In response to the Government’s suggestion that police departments can institute protocols to guard against reading protected information stored on the Cloud but visible on the phone: “Probably a good idea, but the Founders did not fight a revolution to gain the right to government agency protocols.”
“We cannot deny that our decision today will have an impact on the ability of law enforcement to combat crime…Privacy comes at a cost.”
“Modern cell phones are not just another technological convenience. With all they contain and all they may reveal, they hold for many Americans ‘the privacies of life.’”
The case stems from two trial level cases. In the first, the defendant was pulled over for traffic violations which led to the impounding of his car.

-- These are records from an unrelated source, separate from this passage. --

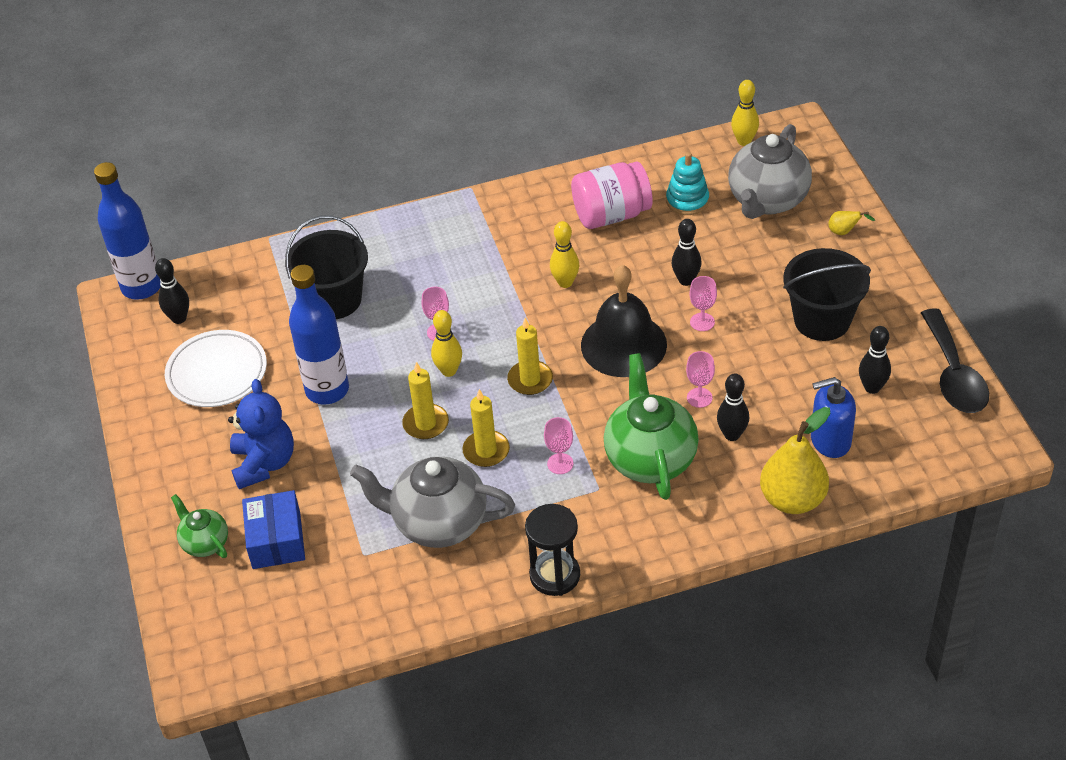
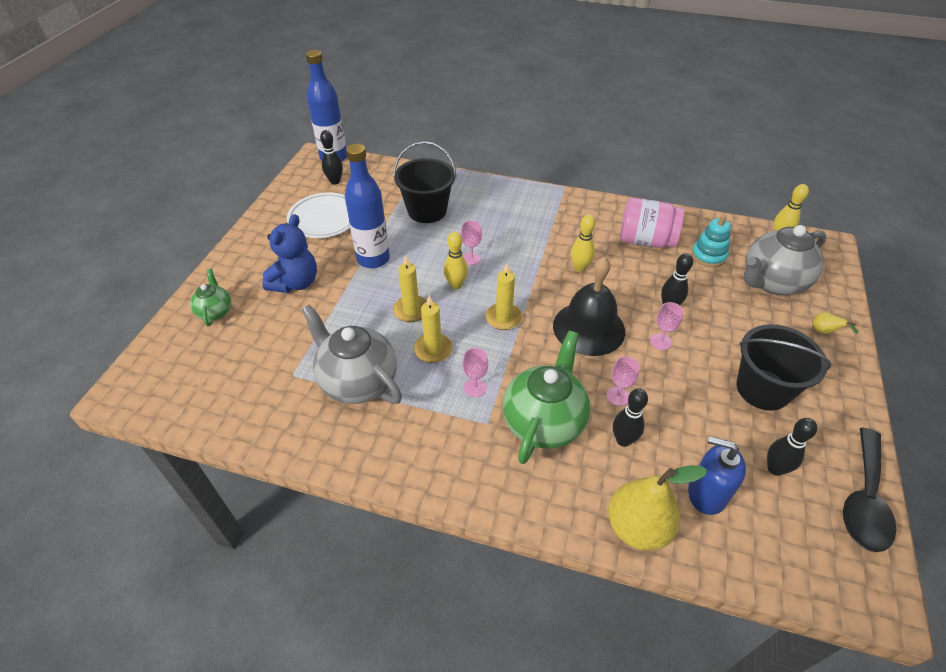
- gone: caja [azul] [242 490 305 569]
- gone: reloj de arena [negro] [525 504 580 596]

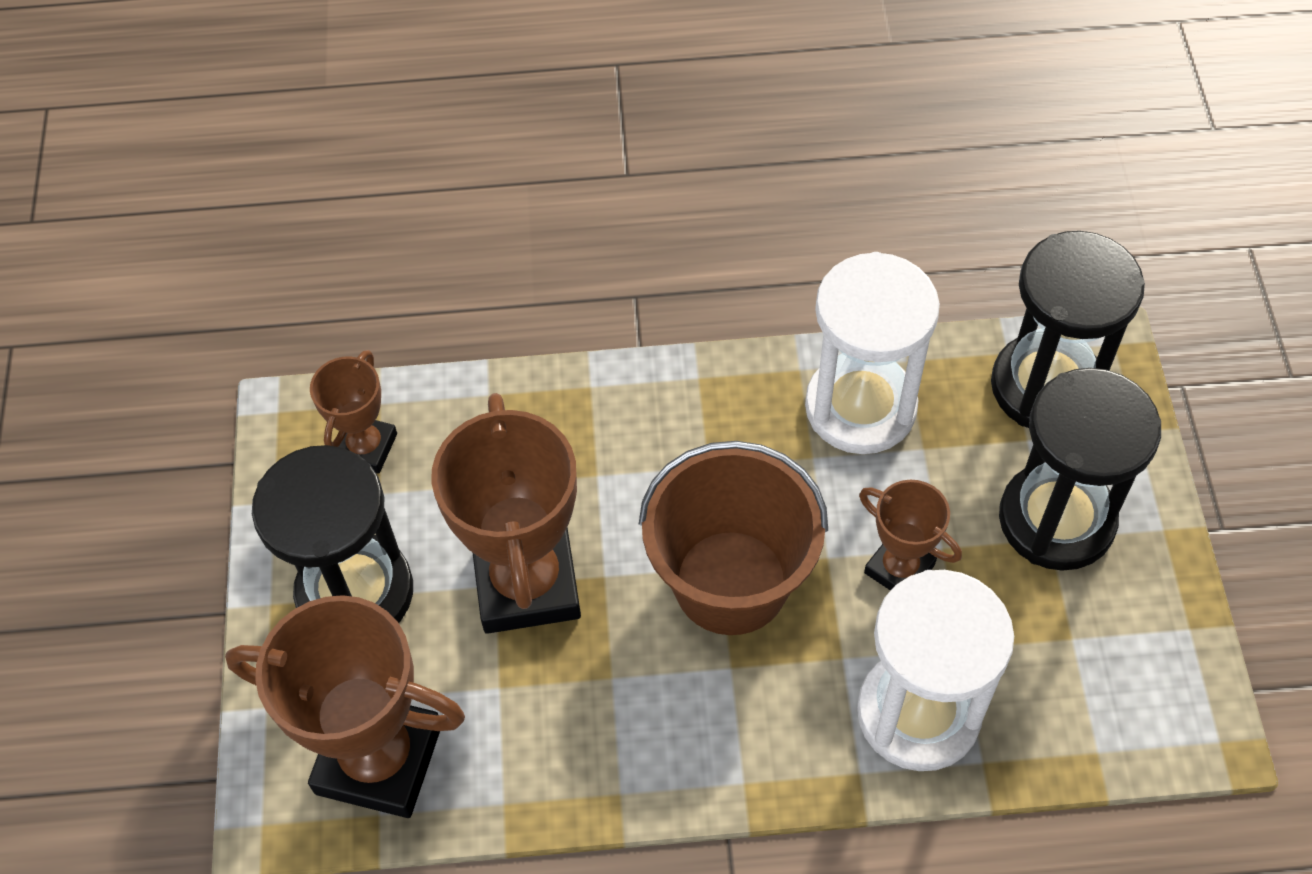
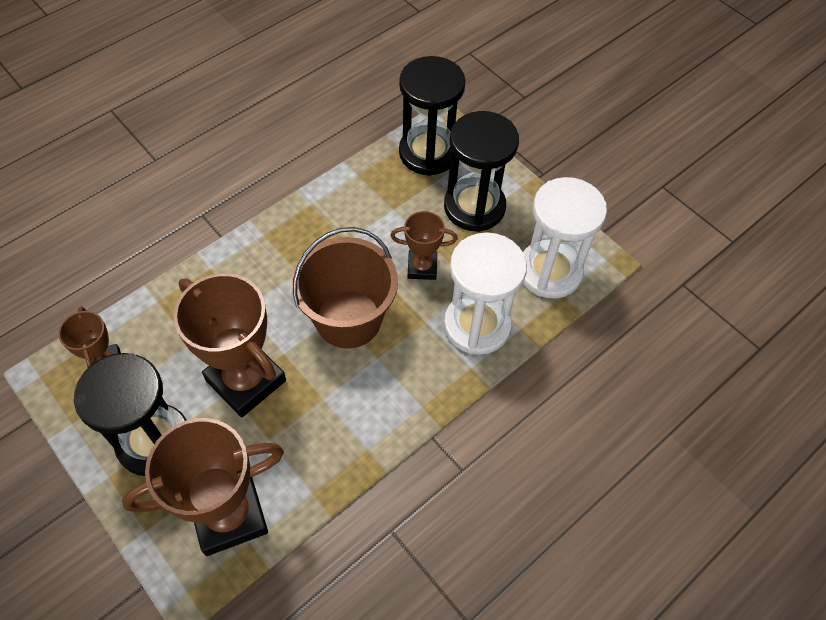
- shifted: reloj de arena [blanco] [805 252 940 454] to [523 177 607 299]

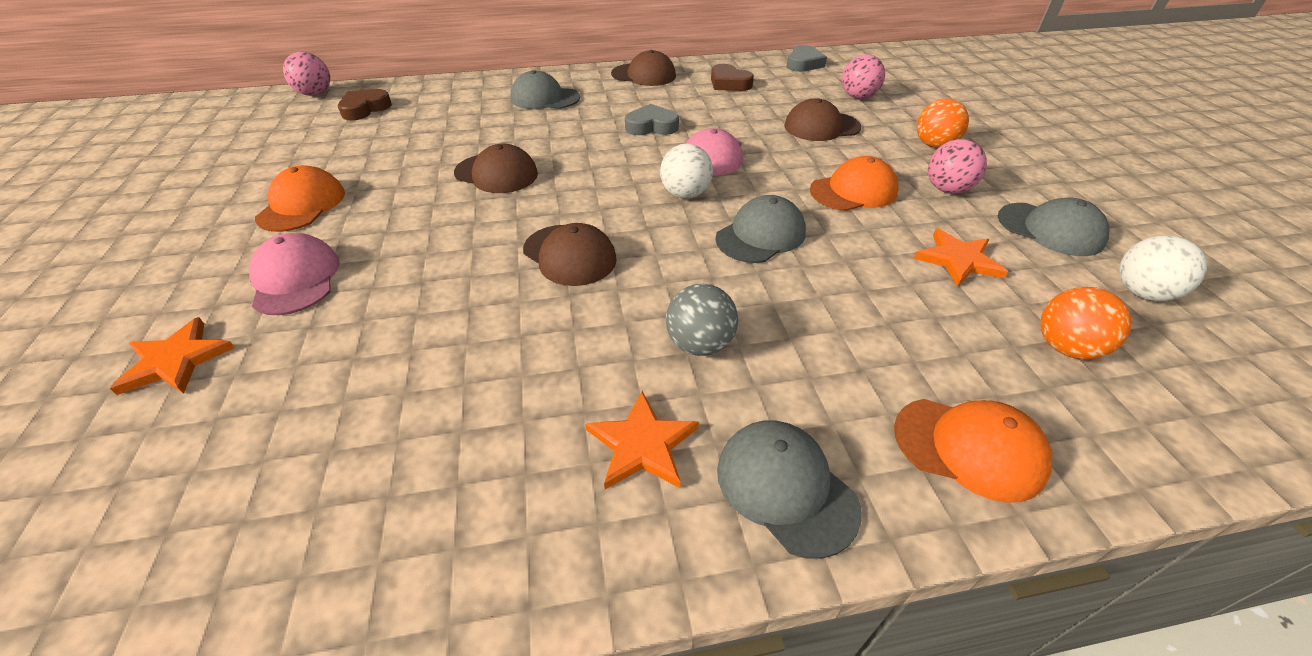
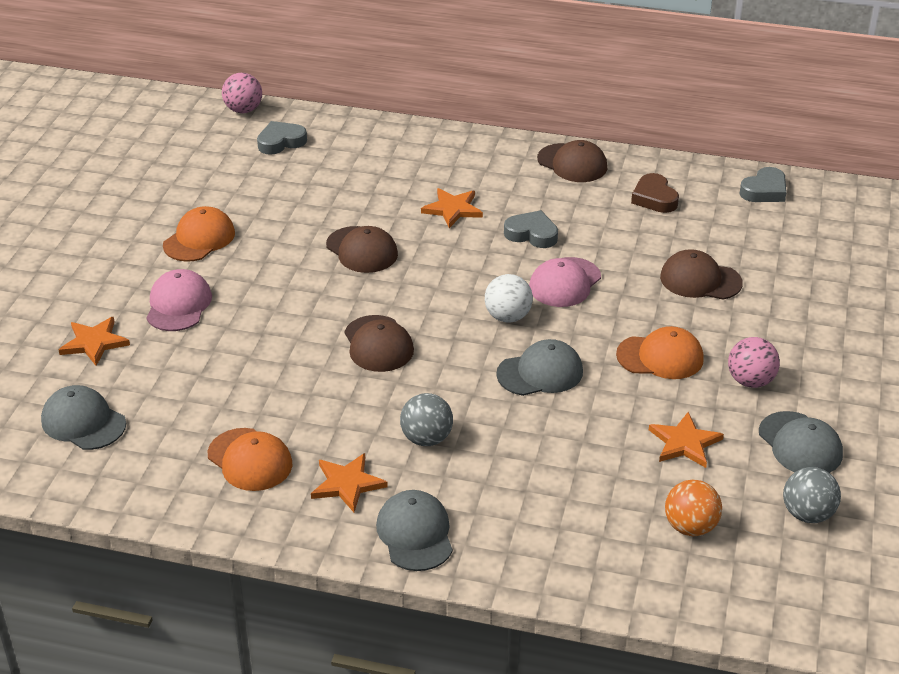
- gone: pelota [rosa] [842 55 885 99]
- gone: pelota [naranja] [917 98 969 148]
- new: estrella [naranja] [421 188 483 228]
- shifted: gorra [gris] [510 70 580 109] to [41 385 126 450]
- shifted: gorra [naranja] [894 399 1052 503] to [208 428 292 491]
- repainted: corazón [marrón] [338 89 392 120] to corazón [gris] [257 121 307 155]
- repainted: pelota [blanco] [1119 235 1207 301] to pelota [gris] [783 467 841 523]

An officer looked through a smart phone found during an inventory search of the car and noticed gang lingo. Once at the police station, a forensic expert looked more closely at the phone and found photographs and other damning evidence linking him to a shooting a few weeks earlier. He was charged based on that evidence, convicted, and sentenced to 15 years to life in prison – an enhanced sentence because of his gang relations that were also discovered on the phone.
In the second case, the defendant was arrested after police observed him participating in a suspected drug sale. The police searched his flip phone, traced a number that was repeatedly calling the phone, and got a search warrant to search the house the call was coming from. There, they found drugs, guns, and cash, and the defendant was charged with drugs and firearms offenses.
Head on over to SCOTUS Blog for a full analysis of the decision and its implications. It’s clear that this decision could create suppression issues for many cases, allowing for dismissal of charges. Officers no longer have free reign to use the “search incident to arrest exception.” With all the private and protected information we keep on our phones, I’m just glad to see the Supreme Court is finally catching up to technology.